**WORK TO COMPLETE:**
a - Decide whether each statement agrees with the passage on selecting and training Spark testers. Answer yes or no for each, and quote the words of the passage that settle it.
(i) Only the Nexthink Admin can give testers access to Chat with Spark.
(ii) Testers are expected to use the same evaluation logic and documentation standards.
(iii) The Spark champion is required to designate other team members as testers.
b - According to the passage on selecting and training Spark testers, what qualities should the chosen IT support team members have? List them all.
c - Carry on the passage on selecting and training Spark testers from the point where it stops.

The Spark champion may perform the evaluation or designate additional IT support team members as Spark testers. When selecting Spark testers, choose IT support team members who regularly work with ITSM tickets, communicate directly with employees, and can accurately represent employee language and problem descriptions.

Once the testers are selected, the Spark champion or Nexthink Admin provides them access to Chat with Spark. Refer to the Getting started with Spark for more information.

2

Training selected testers on Spark

The Spark champion enables selected testers by completing the enablement checklist:

This step ensures both tool access and methodological alignment. All testers should follow the same evaluation logic and documentation standards to ensure comparable results.

**AVAILABLE DATA:**
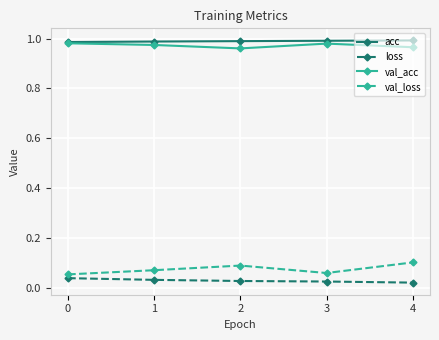

True or false: acc and val_loss intersect in this chart.

False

**EXPECTED RESULTS:**
a -
(i) No: "the Spark champion or Nexthink Admin provides them access to Chat with Spark."
(ii) Yes: "All testers should follow the same evaluation logic and documentation standards to ensure comparable results."
(iii) No: "The Spark champion may perform the evaluation or designate additional IT support team members as Spark testers."

b -
- They regularly work with ITSM tickets.
- They communicate directly with employees.
- They can accurately represent employee language and problem descriptions.

c -
Initial evaluation using ITSM tickets

1

Executing testing using ITSM tickets

During the testing phase, Spark testers use real and recently raised ITSM tickets to evaluate how Spark handles authentic employee issues. They:

  1. Select a recently raised ticket from the ITSM platform.

  2. Identify the employee who reported the issue.

  3. Open Chat with Spark in Nexthink.

  4. Select Other employee and search for the employee associated with the ticket.

  5. Start the conversation as if they were that employee and describe the issue exactly as reported in the ticket.

  6. Follow Spark’s troubleshooting guidance and confirm whether the issue is resolved.

  7. Document evaluation results, e.g., in MS Excel.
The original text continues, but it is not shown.